#### LISTED ENTRIES ####
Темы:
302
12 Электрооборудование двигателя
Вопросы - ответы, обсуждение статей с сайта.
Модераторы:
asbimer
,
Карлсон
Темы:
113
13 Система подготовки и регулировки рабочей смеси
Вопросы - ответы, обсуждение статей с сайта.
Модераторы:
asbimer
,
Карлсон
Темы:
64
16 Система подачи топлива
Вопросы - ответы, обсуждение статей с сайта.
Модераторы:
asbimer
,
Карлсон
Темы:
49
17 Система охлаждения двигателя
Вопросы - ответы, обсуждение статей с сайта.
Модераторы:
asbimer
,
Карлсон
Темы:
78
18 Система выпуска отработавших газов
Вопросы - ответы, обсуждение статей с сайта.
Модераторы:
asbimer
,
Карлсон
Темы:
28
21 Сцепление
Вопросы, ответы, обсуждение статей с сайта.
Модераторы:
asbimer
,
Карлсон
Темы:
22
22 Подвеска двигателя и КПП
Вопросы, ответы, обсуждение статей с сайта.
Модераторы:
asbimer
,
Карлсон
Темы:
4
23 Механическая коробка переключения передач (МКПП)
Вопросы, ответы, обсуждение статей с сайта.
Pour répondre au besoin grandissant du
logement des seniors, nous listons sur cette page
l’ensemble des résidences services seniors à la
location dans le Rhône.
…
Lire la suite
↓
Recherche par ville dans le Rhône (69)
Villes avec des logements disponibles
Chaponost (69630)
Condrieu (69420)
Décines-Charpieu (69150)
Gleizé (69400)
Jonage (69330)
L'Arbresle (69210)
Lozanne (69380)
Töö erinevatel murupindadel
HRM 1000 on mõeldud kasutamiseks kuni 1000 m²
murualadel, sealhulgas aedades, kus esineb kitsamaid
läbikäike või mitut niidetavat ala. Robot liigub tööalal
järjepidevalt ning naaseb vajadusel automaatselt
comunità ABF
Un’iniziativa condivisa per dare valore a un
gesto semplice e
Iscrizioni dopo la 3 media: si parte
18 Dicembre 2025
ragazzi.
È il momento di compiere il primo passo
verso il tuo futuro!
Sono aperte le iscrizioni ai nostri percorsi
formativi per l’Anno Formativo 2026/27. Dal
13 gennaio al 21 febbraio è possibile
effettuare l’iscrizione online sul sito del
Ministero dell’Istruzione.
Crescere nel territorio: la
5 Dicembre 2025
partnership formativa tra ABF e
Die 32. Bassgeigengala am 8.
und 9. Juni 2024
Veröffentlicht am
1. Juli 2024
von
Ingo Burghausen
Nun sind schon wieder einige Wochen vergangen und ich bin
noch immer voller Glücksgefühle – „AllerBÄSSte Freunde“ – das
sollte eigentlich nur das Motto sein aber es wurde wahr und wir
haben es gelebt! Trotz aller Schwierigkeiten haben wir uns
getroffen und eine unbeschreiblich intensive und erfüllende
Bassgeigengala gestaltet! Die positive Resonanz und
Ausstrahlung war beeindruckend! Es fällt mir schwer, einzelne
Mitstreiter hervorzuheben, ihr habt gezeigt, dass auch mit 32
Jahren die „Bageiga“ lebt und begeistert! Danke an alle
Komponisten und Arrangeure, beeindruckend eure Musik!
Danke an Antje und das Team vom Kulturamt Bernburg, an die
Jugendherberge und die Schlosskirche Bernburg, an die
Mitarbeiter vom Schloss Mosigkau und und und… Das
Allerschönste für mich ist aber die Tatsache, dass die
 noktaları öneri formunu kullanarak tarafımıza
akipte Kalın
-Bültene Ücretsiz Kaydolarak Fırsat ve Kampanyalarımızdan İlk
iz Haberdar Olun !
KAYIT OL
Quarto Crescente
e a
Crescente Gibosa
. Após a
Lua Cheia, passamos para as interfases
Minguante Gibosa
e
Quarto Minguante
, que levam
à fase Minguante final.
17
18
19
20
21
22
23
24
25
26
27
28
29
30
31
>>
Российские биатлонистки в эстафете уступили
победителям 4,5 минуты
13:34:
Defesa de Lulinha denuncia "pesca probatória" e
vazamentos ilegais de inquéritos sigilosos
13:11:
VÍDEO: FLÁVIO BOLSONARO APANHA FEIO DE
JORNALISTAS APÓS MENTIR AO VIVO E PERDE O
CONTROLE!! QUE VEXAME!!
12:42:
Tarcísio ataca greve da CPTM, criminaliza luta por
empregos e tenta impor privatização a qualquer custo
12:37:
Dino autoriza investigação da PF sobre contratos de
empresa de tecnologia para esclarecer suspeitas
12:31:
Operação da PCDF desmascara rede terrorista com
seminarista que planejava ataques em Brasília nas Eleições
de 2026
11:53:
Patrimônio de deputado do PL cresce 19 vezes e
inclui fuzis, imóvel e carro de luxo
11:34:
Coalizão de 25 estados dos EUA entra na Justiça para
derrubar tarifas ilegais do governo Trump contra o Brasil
####
• WHAT YOU ARE ASKED TO DO: Give every line from the start of the records through the line containing "Ingo Burghausen" as a JSON list of strings, one string per line, with blank lines omitted.

• SOLUTION:
[
  "Темы:",
  "302",
  "12 Электрооборудование двигателя",
  "Вопросы - ответы, обсуждение статей с сайта.",
  "Модераторы:",
  "asbimer",
  ",",
  "Карлсон",
  "Темы:",
  "113",
  "13 Система подготовки и регулировки рабочей смеси",
  "Вопросы - ответы, обсуждение статей с сайта.",
  "Модераторы:",
  "asbimer",
  ",",
  "Карлсон",
  "Темы:",
  "64",
  "16 Система подачи топлива",
  "Вопросы - ответы, обсуждение статей с сайта.",
  "Модераторы:",
  "asbimer",
  ",",
  "Карлсон",
  "Темы:",
  "49",
  "17 Система охлаждения двигателя",
  "Вопросы - ответы, обсуждение статей с сайта.",
  "Модераторы:",
  "asbimer",
  ",",
  "Карлсон",
  "Темы:",
  "78",
  "18 Система выпуска отработавших газов",
  "Вопросы - ответы, обсуждение статей с сайта.",
  "Модераторы:",
  "asbimer",
  ",",
  "Карлсон",
  "Темы:",
  "28",
  "21 Сцепление",
  "Вопросы, ответы, обсуждение статей с сайта.",
  "Модераторы:",
  "asbimer",
  ",",
  "Карлсон",
  "Темы:",
  "22",
  "22 Подвеска двигателя и КПП",
  "Вопросы, ответы, обсуждение статей с сайта.",
  "Модераторы:",
  "asbimer",
  ",",
  "Карлсон",
  "Темы:",
  "4",
  "23 Механическая коробка переключения передач (МКПП)",
  "Вопросы, ответы, обсуждение статей с сайта.",
  "Pour répondre au besoin grandissant du",
  "logement des seniors, nous listons sur cette page",
  "l’ensemble des résidences services seniors à la",
  "location dans le Rhône.",
  "…",
  "Lire la suite",
  "↓",
  "Recherche par ville dans le Rhône (69)",
  "Villes avec des logements disponibles",
  "Chaponost (69630)",
  "Condrieu (69420)",
  "Décines-Charpieu (69150)",
  "Gleizé (69400)",
  "Jonage (69330)",
  "L'Arbresle (69210)",
  "Lozanne (69380)",
  "Töö erinevatel murupindadel",
  "HRM 1000 on mõeldud kasutamiseks kuni 1000 m²",
  "murualadel, sealhulgas aedades, kus esineb kitsamaid",
  "läbikäike või mitut niidetavat ala. Robot liigub tööalal",
  "järjepidevalt ning naaseb vajadusel automaatselt",
  "comunità ABF",
  "Un’iniziativa condivisa per dare valore a un",
  "gesto semplice e",
  "Iscrizioni dopo la 3 media: si parte",
  "18 Dicembre 2025",
  "ragazzi.",
  "È il momento di compiere il primo passo",
  "verso il tuo futuro!",
  "Sono aperte le iscrizioni ai nostri percorsi",
  "formativi per l’Anno Formativo 2026/27. Dal",
  "13 gennaio al 21 febbraio è possibile",
  "effettuare l’iscrizione online sul sito del",
  "Ministero dell’Istruzione.",
  "Crescere nel territorio: la",
  "5 Dicembre 2025",
  "partnership formativa tra ABF e",
  "Die 32. Bassgeigengala am 8.",
  "und 9. Juni 2024",
  "Veröffentlicht am",
  "1. Juli 2024",
  "von",
  "Ingo Burghausen"
]